Why is this trial significant?
This trial addresses a need for new treatment options for patients with advanced ER-positive, HER2-negative breast cancer who have progressed on existing therapies. As a Phase 3 trial, positive results could lead directly to regulatory approval and new treatment options for patients.
What are the potential risks of participating in NCT06954961?
Common side effects may include fatigue, nausea, and hot flashes. Potential risks include liver problems, bone density changes, and blood clots. As this is an open-label study, patients and doctors know which treatment is received, which may influence perceptions of side effects. As with any clinical trial, participants are closely monitored and can withdraw at any time.
Should I consider participating in NCT06954961?
Ask your doctor if D-0502 or fulvestrant is the right choice for you based on your medical history. Understand that you will be randomly assigned to one of the two treatments. Participation involves regular clinic visits for assessments, scans, and receiving the study drug.

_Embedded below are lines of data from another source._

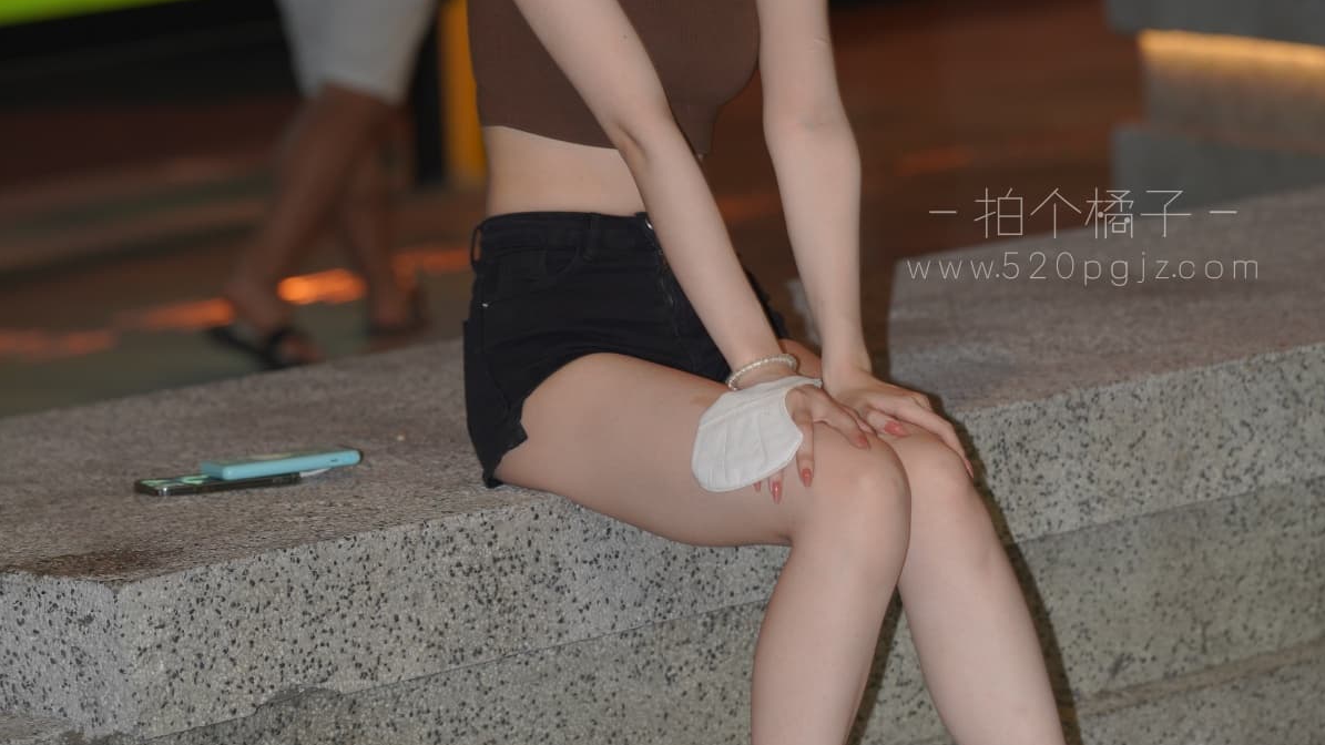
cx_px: 663
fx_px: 7483
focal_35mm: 213
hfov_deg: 10.1
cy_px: 181
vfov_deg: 5.7
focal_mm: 135
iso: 640
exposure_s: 1/200
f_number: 3.2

Always discuss clinical trial participation with your healthcare provider to determine if it is appropriate for your specific situation.

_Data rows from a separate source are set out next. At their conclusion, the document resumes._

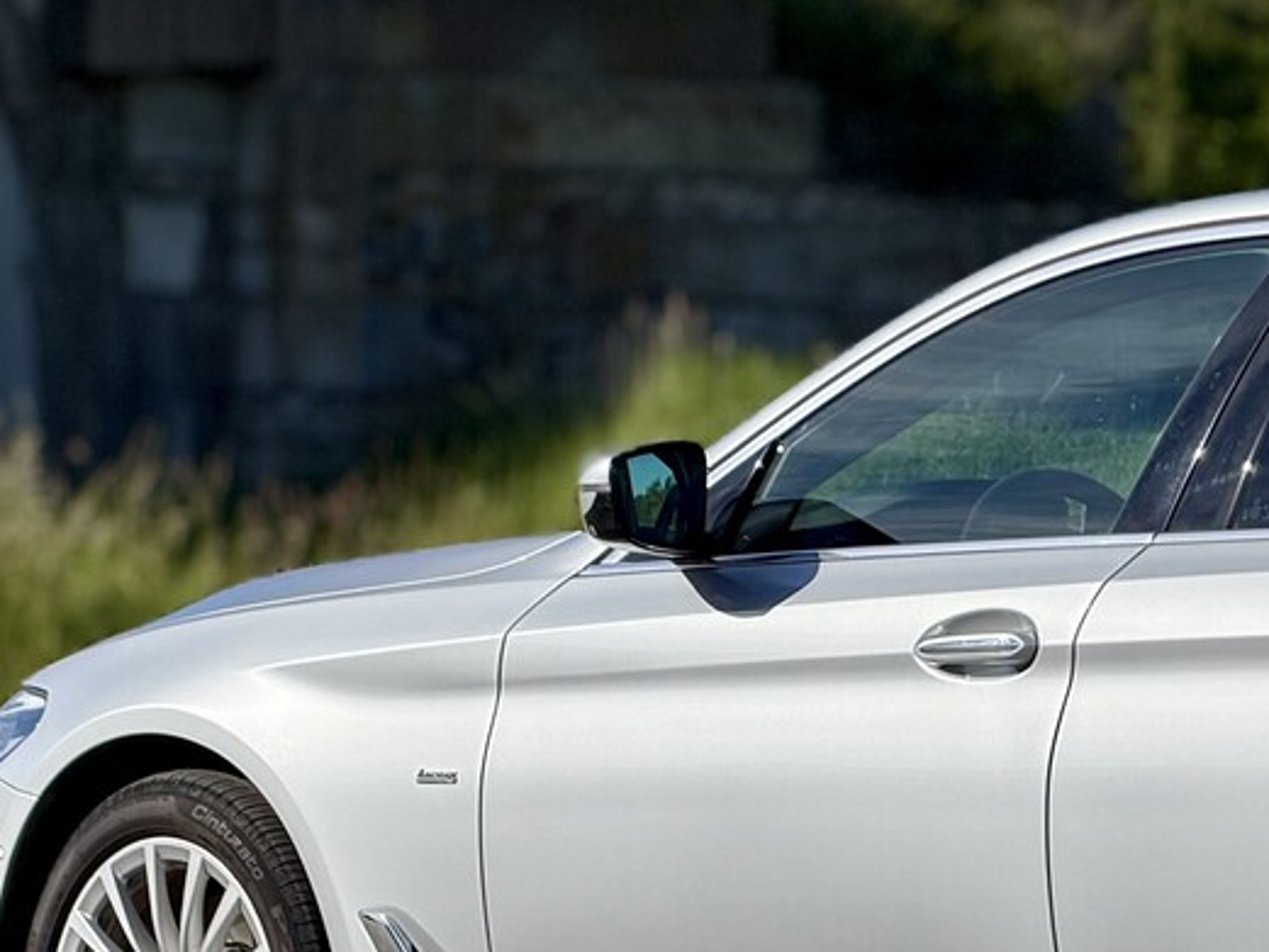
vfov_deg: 4.8
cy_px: 628
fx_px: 11257
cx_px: 1634
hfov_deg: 6.4
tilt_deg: -0.6
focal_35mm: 307
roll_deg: -0.4
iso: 20
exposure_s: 1/955
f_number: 2.8
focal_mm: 16.89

What does NCT06954961 signal from an investment perspective?
This Phase III trial for a novel oral SERD/SERCA indicates a significant investment in a competitive market for advanced breast cancer treatments, with potential for a new oral option if successful. This is a Phase 3 trial, which is the final pivotal stage before potential regulatory submission.
What happens if the treatment in this trial doesn't work?
Participants will be randomly assigned to receive either D-0502 or fulvestrant. Participants in clinical trials always have the right to withdraw and pursue alternative treatments. The study team will help transition patients to other available options.
Related Conditions
More Breast Cancer Trials
This analysis is AI-generated and does not constitute medical advice. Always consult your healthcare provider before making decisions about clinical trial participation.